A participação ianque, porém, não se limitou ao breve combate na Baía de Guanabara. Para formar o que veio a ser conhecida como "Esquadra de Papelão", Floriano contou com o financiamento da firma Flint & Co para comprar navios que seriam transformados em torpedeiros. Mercenários também foram recrutados no USA. Além disso, a polícia secreta ianque vigiava os agentes do almirante Saldanha. Debelada a revolta, as classes contra-revolucionárias e subservientes trataram de comemorar, conforme narra o autor: "Os círculos do governo, jornais como O Paiz e O tempo, desejaram, aplaudiram e agradeceram a intervenção. No Senado, apresentou-se um projeto, mandando cunhar duas medalhas (…): uma, com a efígie do Presidente Cleveland, para o Marechal Floriano Peixoto; outra, com a do Marechal Floriano Peixoto, para o Presidente Cleveland" (p.145).


(1) O positivismo foi uma ideologia que se tornou predominante no final do século XIX. Tipicamente reacionários, os positivistas atribuem papel de destaque às elites — compreendidas como o grupo mais esclarecido e capacitado para controlar o Estado. Nessa lógica, o povo deveria apenas trabalhar, sem reivindicar, sem se organizar e sem protestar, pois "só o trabalho em ordem é que pode determinar o Progresso". (Fonte: www.historianet.com.br)
(2) Promovida por unidades da Marinha em oposição ao governo Floriano, começou em setembro de 1893 no Rio de Janeiro, propagando-se para a região sul e prolongando-se até março do ano seguinte. Floriano deveria assumir interinamente após a renúncia de Deodoro, porque, conforme a Constituição, seriam convocadas novas eleições em no máximo dois anos. Próximo ao fim do prazo, ele passou a ser acusado de tentar se manter ilegalmente no poder. O movimento refletia o descontentamento da Marinha com o pequeno espaço político que ocupava em relação ao Exército. A revolta seria derrotada em março de 1894. (Fonte: www.projetomemoria.art.br)
(3) BANDEIRA, Moniz. Presença dos Estados Unidos no Brasil. (Dois séculos de história). 2.ed. Rio de Janeiro: Civilização Brasileira, 1978. Nesse livro, o autor analisa a influência dos ianques no Brasil desde os tempos da Colônia, passando pelo Império e início da República, chegando à Era de Vargas e à deposição de João Goulart pelo golpe contra-revolucionário de 1964.
Estratégias de dominação do imperialismo ianque:

1822 – Primeira Estratégia:

Doutrina Monroe (1822 a 1898), com a qual os USA autodelegava o poder de polícia em todo o Continente americano.

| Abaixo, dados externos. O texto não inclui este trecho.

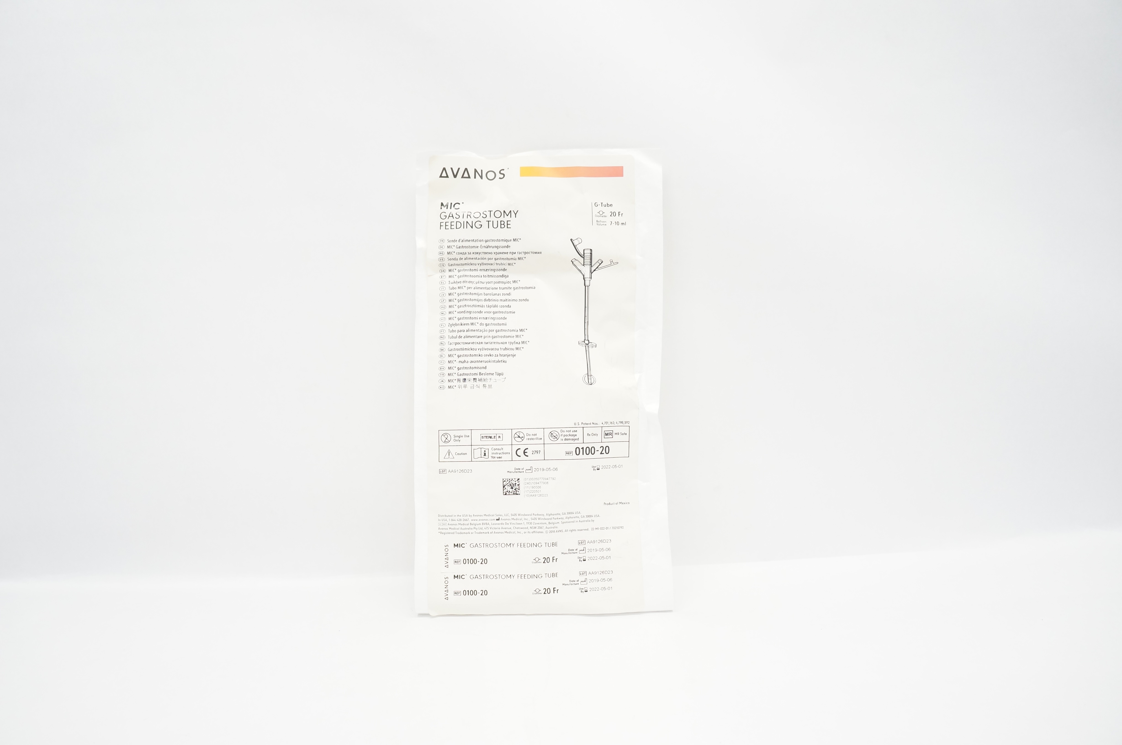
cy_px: 372
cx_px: 561
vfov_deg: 47.8
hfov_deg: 67.4
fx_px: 841
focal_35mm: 27
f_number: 5
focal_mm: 18
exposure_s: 1/80
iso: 800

1898 – Segunda Estratégia:

Big Stick, o grande cassetete(de 1898 a 1933).

1933 – Terceira Estratégia:
"Política de Boa Vizinhança" (1933 a 1945). Os "norte-americanos" ao invés de yankees; o "americanismo"; dominação cultural, assistência técnica; implantação de empresas etc.

1945 – Quarta Estratégia:
Guerra Fria, Ponto IV, Aliança para o Progresso, administração semi colonial, continuidade do browderismo, do desenvolvimentismo, surgimento das Três Pacíficas e dos Dois Todos do social-imperialismo russo. (1945 a 1975). De 1945 a 1961, funcionou a Doutrina Truman (centro da Guerra Fria). Bases militares avançadas em todos os continentes.

1975 – Quinta Estratégia:

Ver "desanuviamento internacional" (fim da Guerra Fria – 1945 a 1975 – e início de alianças abertas entre os USA e a URSS (em franca restauração capitalista) "Globalização", "Nova Ordem", "Direitos Humanos", "Ecologia", "Ambientalismo", "Guerra nas Estrelas"

2001 – Sexta Estratégia:
Fim das fronteiras na América Latina (Alca) — Guerra total do império ianque contra os povos de todo o mundo.